-- Source extract --
Privatization’s Payoff: Innovations Available Now
Today, the privatization of space travel is delivering breakthroughs that government-led programs could only dream of. SpaceX’s reusable rockets have slashed launch costs, enabling a new era of commercial applications. Starlink’s low-orbit constellation provides global broadband with latency as low as 25 milliseconds, revolutionizing connectivity. Companies like Ansys leverage 3D printing, refined in microgravity, to build spacecraft efficiently and explore applications like 3D-printed organs for medical transplants. Corning, a leader in glass and materials science, is now harnessing space’s microgravity to produce extra-clear fiber optics, free from Earth’s gravitational imperfections. These ultra-low-loss fibers promise to transform telecommunications, enabling faster, more reliable data transfer for industries and consumers. These innovations, driven by profit and market demand, show what’s possible when private firms, not bureaucrats, lead the way. Had space travel been privatized earlier, such advancements could have reshaped economies decades ago.
The Case Against Moonshots
Moonshots are seductive but wasteful. The proposed “cybersecurity moonshot” of 2018, with costs estimated at $50 billion to $100 billion, illustrates the risks: vague goals, massive budgets, and no assured outcomes. Modern mission-oriented policies, like the U.S. Inflation Reduction Act’s cleantech subsidies, risk propping up unviable projects or politically connected firms, distorting markets and fostering cronyism. Brazil’s state-led shipbuilding initiatives, which squandered billions without creating competitive industries, serve as a warning.
These projects stifle the decentralized experimentation that fuels economic progress. Markets thrive on dispersed knowledge—entrepreneurs testing ideas, failing fast, and adapting to consumer needs. Government missions, reliant on bureaucrats to pick winners, ignore these signals, misallocating resources and suppressing innovation. Programs like the U.S. Small Business Innovation Research initiative, which fund market-driven projects, consistently outperform moonshots in fostering sustainable growth.

Saved entries
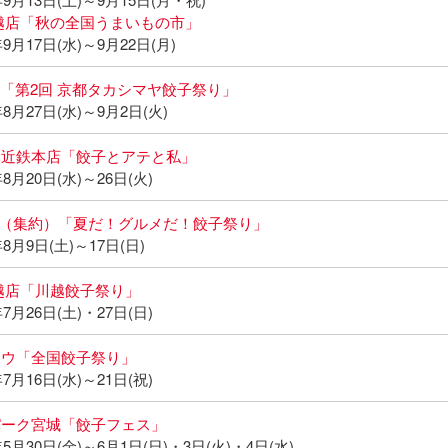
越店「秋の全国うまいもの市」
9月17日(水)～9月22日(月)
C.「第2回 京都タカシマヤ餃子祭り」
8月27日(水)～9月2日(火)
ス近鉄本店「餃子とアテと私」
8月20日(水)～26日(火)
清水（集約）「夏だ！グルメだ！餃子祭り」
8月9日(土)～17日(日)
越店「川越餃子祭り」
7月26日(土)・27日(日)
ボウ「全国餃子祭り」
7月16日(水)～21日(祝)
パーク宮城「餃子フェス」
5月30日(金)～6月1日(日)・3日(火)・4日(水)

==

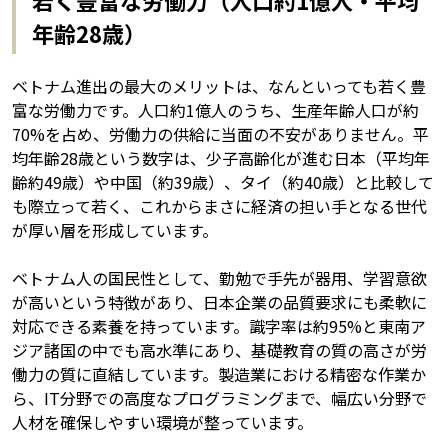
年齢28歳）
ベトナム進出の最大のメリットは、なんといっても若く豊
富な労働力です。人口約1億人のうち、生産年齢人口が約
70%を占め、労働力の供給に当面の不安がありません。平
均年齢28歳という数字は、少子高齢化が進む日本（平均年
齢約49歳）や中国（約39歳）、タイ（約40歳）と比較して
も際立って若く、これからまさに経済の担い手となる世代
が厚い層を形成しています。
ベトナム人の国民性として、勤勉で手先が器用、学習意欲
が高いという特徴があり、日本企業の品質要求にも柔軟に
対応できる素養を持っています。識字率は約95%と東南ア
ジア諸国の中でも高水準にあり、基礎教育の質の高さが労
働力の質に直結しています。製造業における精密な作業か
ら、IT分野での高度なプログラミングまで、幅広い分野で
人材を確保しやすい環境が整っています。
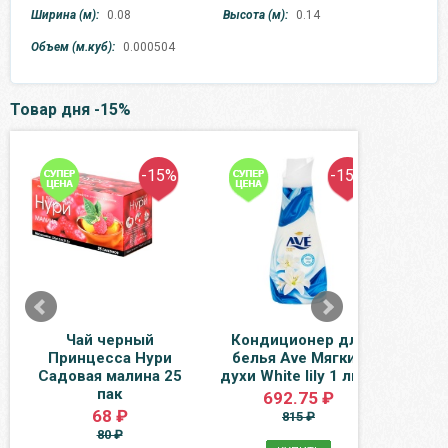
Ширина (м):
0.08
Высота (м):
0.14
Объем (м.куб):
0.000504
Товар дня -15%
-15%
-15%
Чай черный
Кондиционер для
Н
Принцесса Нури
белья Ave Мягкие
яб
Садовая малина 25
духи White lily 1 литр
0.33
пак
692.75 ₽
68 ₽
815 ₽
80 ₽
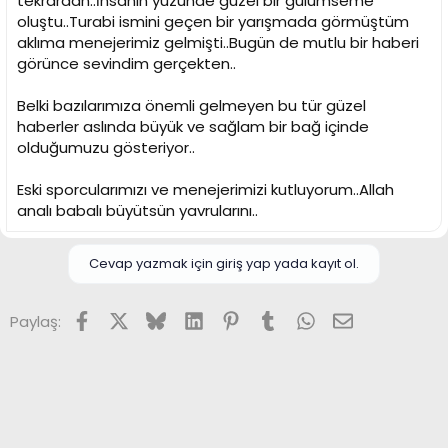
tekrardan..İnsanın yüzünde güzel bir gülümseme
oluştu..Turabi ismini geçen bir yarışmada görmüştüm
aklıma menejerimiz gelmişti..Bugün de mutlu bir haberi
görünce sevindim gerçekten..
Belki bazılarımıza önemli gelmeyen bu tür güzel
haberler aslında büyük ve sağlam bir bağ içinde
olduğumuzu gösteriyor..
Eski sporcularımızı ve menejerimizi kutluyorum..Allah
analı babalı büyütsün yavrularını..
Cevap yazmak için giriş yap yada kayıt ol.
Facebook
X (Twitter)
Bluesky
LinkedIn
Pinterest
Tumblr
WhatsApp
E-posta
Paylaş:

-- Questions to answer --
[A] In the essay on space privatization and moonshots, how low can the latency of Starlink's low-orbit constellation be?
[B] Carry the essay on space privatization and moonshots further, starting right after its last sentence.
The rows come from a different source than the essay on space privatization and moonshots.

-- Outputs in order --
[A] As low as 25 milliseconds.

[B]
A Better Path: Unleash the Market
The Manhattan Project and Apollo were products of their time—wartime urgency and Cold War rivalry. Their successes came at a steep cost. The Manhattan Project derailed nuclear power’s peaceful potential, while Apollo’s reliance on private innovations like Velcro and computer miniaturization masked decades of NASA’s bureaucratic drift. Had space travel been privatized earlier, technologies like satellite phones, fire detection, crop management, and now Corning’s extra-clear fiber optics could have transformed economies sooner, driven by market efficiency rather than government largesse.
Instead of betting on centralized moonshots, we should foster an environment where individuals and firms innovate freely. Policies that reduce regulatory barriers, protect property rights, and encourage competition unleash the market’s ability to solve problems organically. SpaceX’s reusable rockets and Starlink’s global internet show what’s possible when profit, not politics, drives progress. By trusting the decentralized genius of market-driven innovation, we can achieve sustainable growth without squandering resources on overhyped moonshots.